# eBPF Tutorial by Example 2: Monitoring unlink System Calls with kprobe

eBPF (Extended Berkeley Packet Filter) is a powerful network and performance analysis tool on the Linux kernel. It allows developers to dynamically load, update, and run user-defined code at runtime.

This article is the second part of the eBPF Tutorial by Example, focusing on using kprobe to capture the unlink system call in eBPF. The article will first explain the basic concepts and technical background of kprobes, and then introduce how to use kprobe to capture the unlink system call in eBPF.

## Background of kprobes Technology

During the debugging process of the kernel or modules, developers often need to know whether certain functions are called, when they are called, whether the execution is correct, and what the input and return values of the functions are. A simple approach is to add log print information to the corresponding functions in the kernel code. However, this approach often requires recompiling the kernel or modules, restarting the device, etc., which is complex and may disrupt the original code execution process.

By using the kprobes technology, users can define their own callback functions and dynamically insert probes into almost all functions in the kernel or modules (some functions cannot be probed, such as the kprobes' own implementation functions, which will be explained in detail later). When the kernel execution flow reaches the specified probe function, it will invoke the callback function, allowing the user to collect the desired information. The kernel will then return to the normal execution flow. If the user has collected sufficient information and no longer needs to continue probing, the probes can be dynamically removed. Therefore, the kprobes technology has the advantages of minimal impact on the kernel execution flow and easy operation.

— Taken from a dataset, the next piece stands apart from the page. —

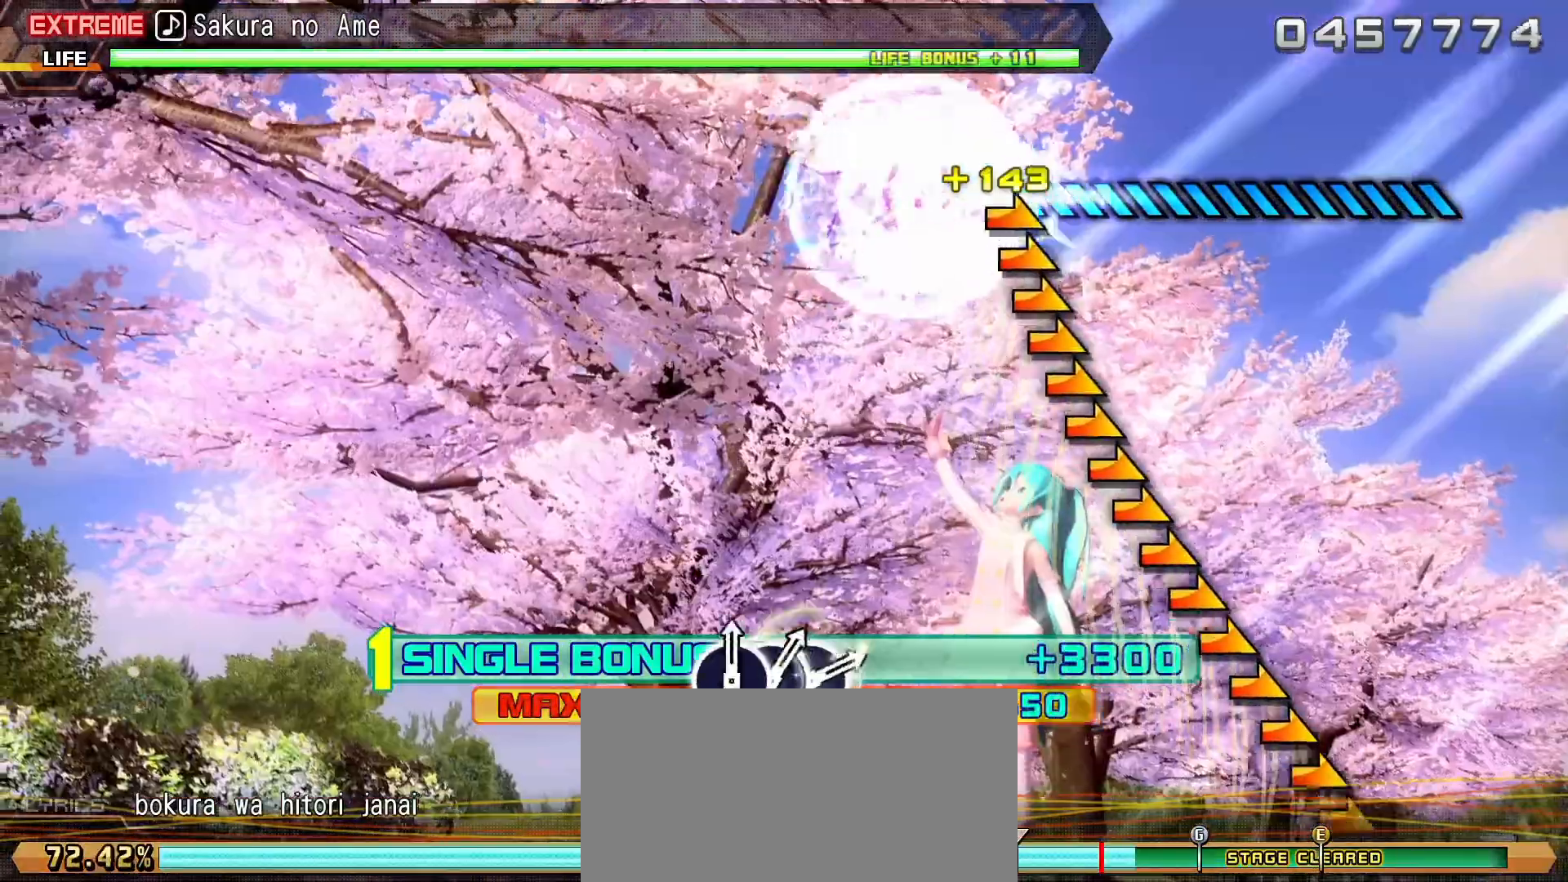
{"dt_ms": 500, "buttons": ["R2"], "left_stick": "right"}
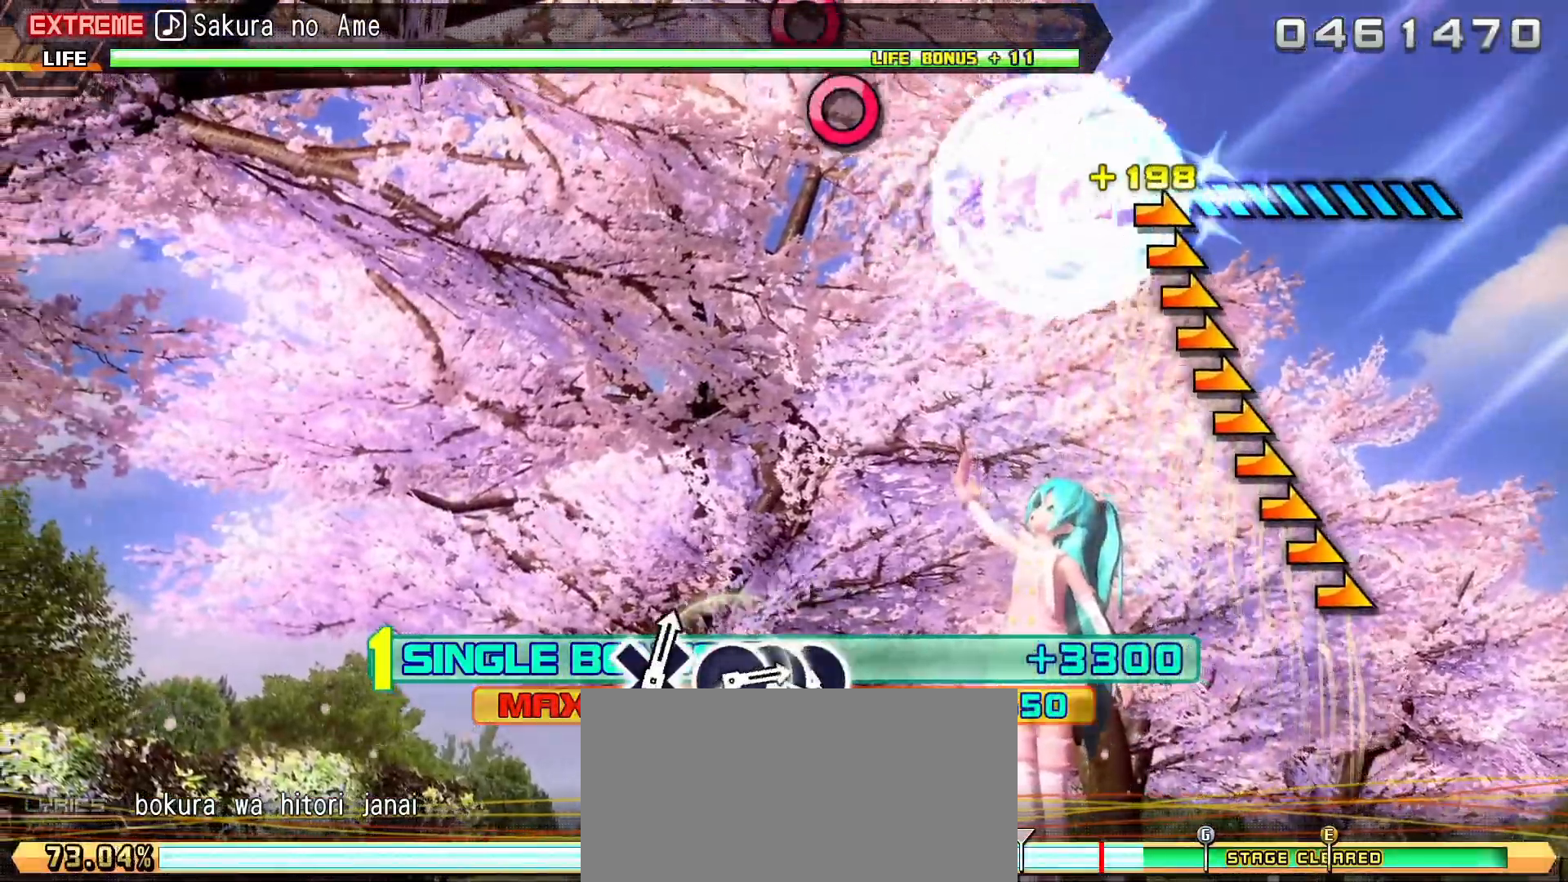
{"dt_ms": 500, "buttons": ["R2"], "left_stick": "right", "events": []}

The kprobes technology includes three detection methods: kprobe, jprobe, and kretprobe. First, kprobe is the most basic detection method and serves as the basis for the other two. It allows probes to be placed at any position (including within a function). It provides three callback modes for probes: `pre_handler`, `post_handler`, and `fault_handler`. The `pre_handler` function is called before the probed instruction is executed, the `post_handler` is called after the probed instruction is completed (note that it is not the probed function), and the `fault_handler` is called when a memory access error occurs. The jprobe is based on kprobe and is used to obtain the input values of the probed function. Finally, as the name suggests, kretprobe is also based on kprobe and is used to obtain the return values of the probed function.

The kprobes technology is not only implemented through software but also requires support from the hardware architecture. This involves CPU exception handling and single-step debugging techniques. The former is used to make the program's execution flow enter the user-registered callback function, and the latter is used to single-step execute the probed instruction. Therefore, not all architectures support kprobes. Currently, kprobes technology supports various architectures, including i386, x86_64, ppc64, ia64, sparc64, arm, ppc, and mips (note that some architecture implementations may not be complete, see the kernel's Documentation/kprobes.txt for details).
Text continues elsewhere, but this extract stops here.